Ravi Kashyap, Finance Professor, SP Jain School of Global Management explains how BFSI can optimally leverage analytics and AI
What all are the analytics and AI technologies being deployed in BFSI and what are their business use cases?
The finance industry used to be the leading investor and user of computing power. This was as of a few years back, when I was in the industry. Now I have moved from the industry into academia. So I am not sure if this has changed. But there is reason to believe that it is still the case.
Now specifically about analytics and AI technologies, If I said that the industry is using quantum-neuro-psychological-bio-statistical-quasi-autonomous-machine-learning algorithms, what does it mean? Nothing in this case, because I made it up. That being said, many models actually use some aspects of all these different technical terms I used. Technology terms are buzz words for marketing, but fundamentally behind whatever the Industry is doing.
There are better algorithms and models. These are simply ways of detecting patterns. And when you detect a pattern, you can say what might come next. With more data being collected, there are more inputs to detect patterns and with more computing power, we can get more complicated mathematical models and try more ways of finding those patterns now in the industry compared to say five years back. Many decisions are driven by the output of a model and human still oversee many of those things. But as the models get better or evolve, the human aspects will reduce. All the analytics we used to develop was to find some ways in which we can better predict the outcomes, so that it can lead to greater profits and also lesser risks.
How are the digital technologies helping banks/fintech function in these times of the pandemic?
First let us see the benefits of the current technologies. Due to the pandemic, without leaving my house, I have been able to do all my financial services at home. So that is wonderful,
impossible without all the technology investments made by the financial firms.

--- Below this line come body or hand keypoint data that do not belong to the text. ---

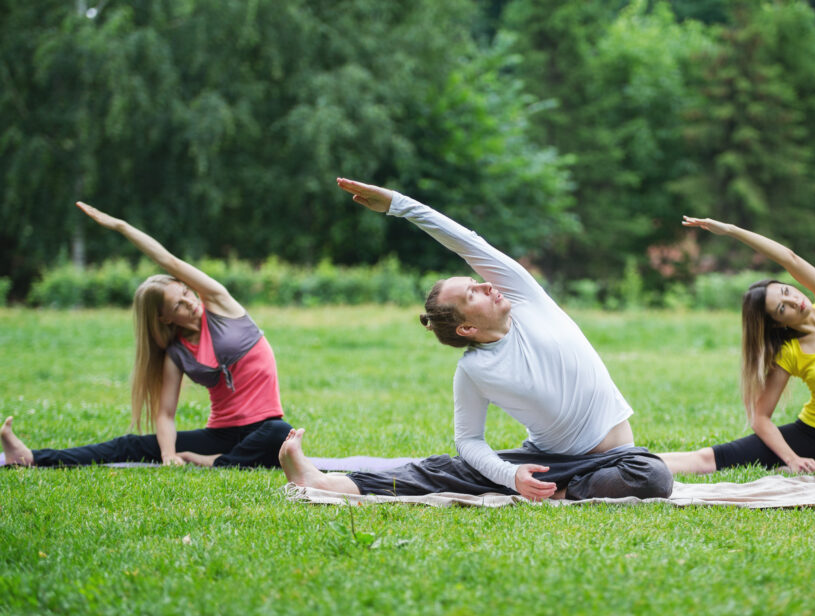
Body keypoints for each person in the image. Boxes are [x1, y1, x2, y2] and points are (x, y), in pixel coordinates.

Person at [278, 178, 674, 501]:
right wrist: (511, 473)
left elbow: (468, 242)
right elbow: (469, 440)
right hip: (548, 461)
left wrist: (398, 204)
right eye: (472, 294)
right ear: (466, 328)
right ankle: (326, 483)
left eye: (476, 283)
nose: (486, 286)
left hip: (617, 459)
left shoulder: (525, 298)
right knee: (441, 470)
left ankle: (560, 491)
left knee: (652, 475)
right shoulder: (474, 369)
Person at [1, 202, 290, 468]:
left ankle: (214, 462)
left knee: (281, 433)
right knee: (130, 444)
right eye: (179, 304)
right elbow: (165, 414)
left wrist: (122, 227)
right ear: (164, 317)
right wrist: (167, 454)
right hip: (222, 433)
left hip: (264, 427)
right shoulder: (176, 353)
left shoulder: (220, 304)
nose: (191, 302)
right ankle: (29, 458)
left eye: (187, 292)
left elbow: (170, 261)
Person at [659, 216, 815, 476]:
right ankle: (626, 460)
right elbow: (760, 418)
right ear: (778, 324)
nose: (793, 301)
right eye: (782, 308)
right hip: (813, 435)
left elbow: (789, 258)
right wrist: (792, 458)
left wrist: (732, 230)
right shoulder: (789, 352)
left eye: (786, 292)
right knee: (709, 459)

In times of pandemics, let us understand what happens. The main issue is that people lose jobs. So the problem is really about getting money back from somebody that has taken money from the banks. I am not fully sure how banks are doing this currently. But we will look at some specific example below. We can think of the financial system or the economy as an expressway with hundreds of automobiles smoothly going along. A pandemic or a crisis is an accident and that of course hurts the people immediately involved such as the people falling sick now from the virus.The aftereffect of the accident is that cars that get stuck behind the accident. The bigger the accident, more the number of people that are stuck. So it is about getting the expressway back in motion. The good news is that the people stuck are not physically hurt.
Similarly in an economy, when there is a crisis, many people get stuck behind the accident. Here it means they lose jobs and have no way of earning an income. We should realize that even during or after a crisis, total wealth does not really change that much. All wealth is some form of mother nature converted into another and somebody’s puts their ownership on it. The governments and regulators have to use some ways to get the money flowing back again like getting the expressway back in motion.

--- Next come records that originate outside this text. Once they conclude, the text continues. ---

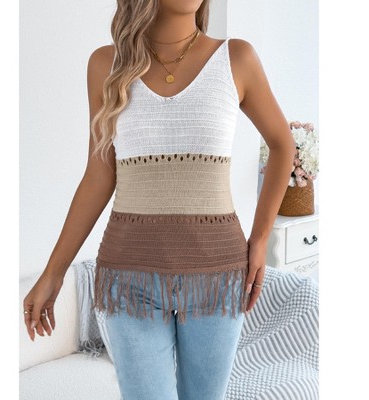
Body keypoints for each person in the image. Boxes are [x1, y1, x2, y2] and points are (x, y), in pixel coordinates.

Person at [22, 1, 295, 399]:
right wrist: (54, 272)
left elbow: (283, 145)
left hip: (216, 274)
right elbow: (99, 176)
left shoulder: (236, 58)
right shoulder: (106, 65)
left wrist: (260, 239)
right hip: (129, 275)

How can banks personalize interactions and reduce response time with customers? How has this translated into a revenue generator for the banks?
Let us understand a bit more of what is AI and the key word there which is intelligence. Why do we need intelligence? It is to make better decisions. Then what is a better decision. We are always optimizing and a better decision helps you to better utilize resources towards some goals and
minimize unwanted outcomes. So AI is really about decision making and optimization. When dealing with people, using all the data collected about a person, we try to see what they do next. And if we are right more times than wrong, the bottom line will take care of itself.
How critical it is to map customer behaviour patterns using analytics at this juncture when the government has offered loan moratoriums?
When we talk about intelligence, it is about making better decisions. If we know behaviour
patterns, we know who is more likely to pay and hence the repayment features can be adjusted accordingly. Whether it is a computer or a human being, it is about making better decisions. When we say we are making decisions you are doing some kind of optimization. It simply means we have some resources and we want to use it in the best way possible. So when we are trying to observe behaviour patterns it is about trying to use it for some decision making goal. When we talk about banks facing non-performing assets, the need to understand who has got those loans and depending on their behavior, it becomes possible for the bank to find ways to recover it. All these will be helped based on the data they have collected.
How has AI been a disruptor in the BFSI sector?
AI is going to disrupt things no doubt. Let us understand how this disruption is happening with a simple example. A manager at work supervises a bunch of employees. In terms of AI, the manager is the human being and the employees are the AI models. As the models or the employees get better they will require less supervision. So the manager’s immediate job is somewhat redundant and this same thing will happen in many industries. So we need to find other ways in which these managers can be actively involved. That is the main issue. It will certainly change the way things are happening. But overall it is a very positive thing for all of us, if we are able to overcome some immediate issues such as some types of jobs no longer requiring human intervention.